Saved data entries:

--

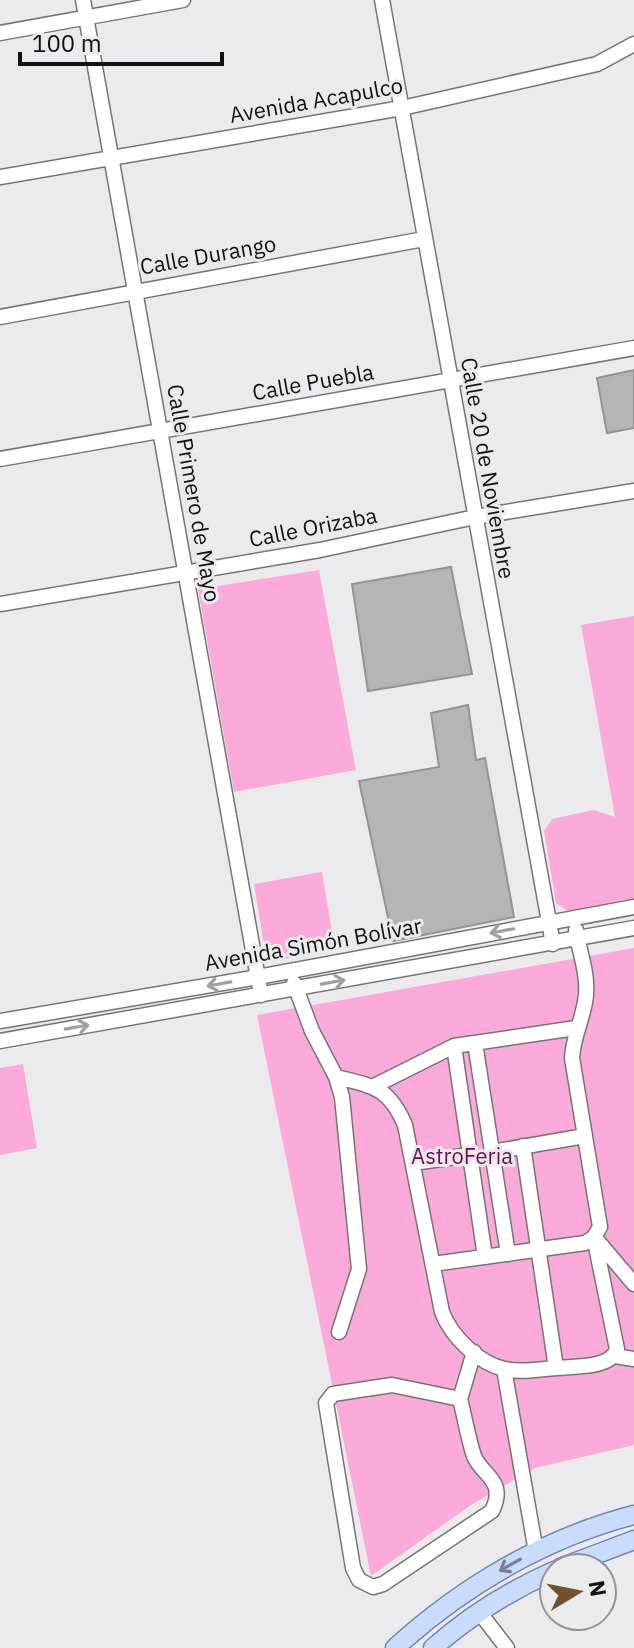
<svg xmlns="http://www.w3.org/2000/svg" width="634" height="1648" viewBox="0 0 634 1648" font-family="'IBM Plex Sans',sans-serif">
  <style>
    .green { fill: #fbaad9 }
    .building { fill: #b6b4b7; stroke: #959396; stroke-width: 2 }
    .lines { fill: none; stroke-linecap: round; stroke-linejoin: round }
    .minor-casing { stroke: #757478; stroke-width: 17 }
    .major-casing { stroke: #7286ac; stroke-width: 21 }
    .minor { stroke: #fff; stroke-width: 14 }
    .major { stroke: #cadcfe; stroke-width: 18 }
    .oneway { stroke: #a0a0a1 }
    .oneway2 { stroke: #778194 }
    .labels { text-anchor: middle; stroke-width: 6; stroke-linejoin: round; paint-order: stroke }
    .street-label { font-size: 22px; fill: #121213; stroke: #ebebee }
    .park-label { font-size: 22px; fill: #730c55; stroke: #ebebee }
  </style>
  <rect width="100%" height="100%" fill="#ebebee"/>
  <!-- green -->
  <path class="green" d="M319,570L356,770L234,792L198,589Z
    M634,616V900L569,912L556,903L544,831L552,819L594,810L615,817L581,625Z
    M322,872L335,950L267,962L254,884Z
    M634,948V1445L535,1468L471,1505L371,1576L257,1015Z
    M23,1064L37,1148L0,1155V1068Z"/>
  <!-- building -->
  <path class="building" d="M634,370V428L607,433L597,378Z
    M451,567L472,674L368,691L352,584Z
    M468,705L476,760L485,758L514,917L393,941L359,781L439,767L431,713Z"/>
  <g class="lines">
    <!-- minor casing -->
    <g class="minor-casing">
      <path id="minor" d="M83,0L261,995
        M382,0L553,944
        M0,33L183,0
        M0,177L402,108L597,64L634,44
        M0,317L424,239
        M0,459L634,348
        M0,604L320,550L475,517L634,491
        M294,983L312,1031L336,1077L342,1097L359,1269L339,1332
        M0,1021L258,977L634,907
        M0,1041L634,928
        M475,1043L508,1254
        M336,1077C373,1086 389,1087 405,1125L442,1312C451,1336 479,1364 505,1369C521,1373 540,1369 556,1368L523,1146
        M374,1086L454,1046
        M492,1152L585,1136
        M413,1163L470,1155
        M596,1239L634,1284
        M485,1257L454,1046L576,1028
        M433,1264L585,1243L594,1237L600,1227L572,1058C573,1036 584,1017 586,995C588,973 579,951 576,930
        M615,1356L634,1359
        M556,1368C574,1366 611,1369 617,1349L594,1237
        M504,1369L536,1552
        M392,1385L460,1399C465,1418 468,1438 474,1456C482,1476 507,1480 492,1511L383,1584L373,1587L359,1580L353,1568L326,1403L333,1394Z
        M460,1399L474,1352
        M480,1613L507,1648"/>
    </g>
    <!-- major casing -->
    <g class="major-casing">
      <path id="major" d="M560,1568L634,1540
        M395,1648C463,1586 545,1538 634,1515
        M433,1648C468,1617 511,1590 554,1571"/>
    </g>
    <!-- minor -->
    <use href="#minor" class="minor"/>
    <!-- major -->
    <use href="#major" class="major"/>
  </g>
  <!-- one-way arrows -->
  <defs><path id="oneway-shaft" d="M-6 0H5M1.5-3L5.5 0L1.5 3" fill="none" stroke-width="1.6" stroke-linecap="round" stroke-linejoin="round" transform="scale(2)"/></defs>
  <g class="oneway">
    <use href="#oneway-shaft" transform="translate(502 931) rotate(169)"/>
    <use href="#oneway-shaft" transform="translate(333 982) rotate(-10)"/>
    <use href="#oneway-shaft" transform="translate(219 984) rotate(170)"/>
    <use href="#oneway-shaft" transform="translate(77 1027) rotate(-10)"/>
  </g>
  <use class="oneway2" href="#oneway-shaft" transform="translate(510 1565) rotate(151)"/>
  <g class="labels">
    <!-- street labels -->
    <g class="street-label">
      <text transform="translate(316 100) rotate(-10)" y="8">Avenida Acapulco</text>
      <text transform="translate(208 255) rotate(-10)" y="8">Calle Durango</text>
      <text transform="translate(313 382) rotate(-10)" y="8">Calle Puebla</text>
      <text transform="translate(488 468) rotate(80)" y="8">Calle 20 de Noviembre</text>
      <text transform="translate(194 493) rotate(80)" y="8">Calle Primero de Mayo</text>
      <text transform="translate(313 527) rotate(-11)" y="8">Calle Orizaba</text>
      <text transform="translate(313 944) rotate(-10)" y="8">Avenida Simón Bolívar</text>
    </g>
    <!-- park labels -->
    <g class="park-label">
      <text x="462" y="1164">AstroFeria</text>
    </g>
  </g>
  <!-- north arrow -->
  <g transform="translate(578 1592) rotate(80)"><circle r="38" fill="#ebebee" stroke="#949496" stroke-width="2"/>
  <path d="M0-6L14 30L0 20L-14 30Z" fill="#75502b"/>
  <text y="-12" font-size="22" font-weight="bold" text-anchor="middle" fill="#121213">N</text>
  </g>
  <!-- scale -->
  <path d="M20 52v12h202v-12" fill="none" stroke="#121213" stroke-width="4"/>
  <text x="32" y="52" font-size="24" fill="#121213" stroke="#ebebee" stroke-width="6" paint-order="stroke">100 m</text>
</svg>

--

§ **Action item**: Show every line above where "lines" is found.

§ **Exercise answer**:
    .lines { fill: none; stroke-linecap: round; stroke-linejoin: round }
  <g class="lines">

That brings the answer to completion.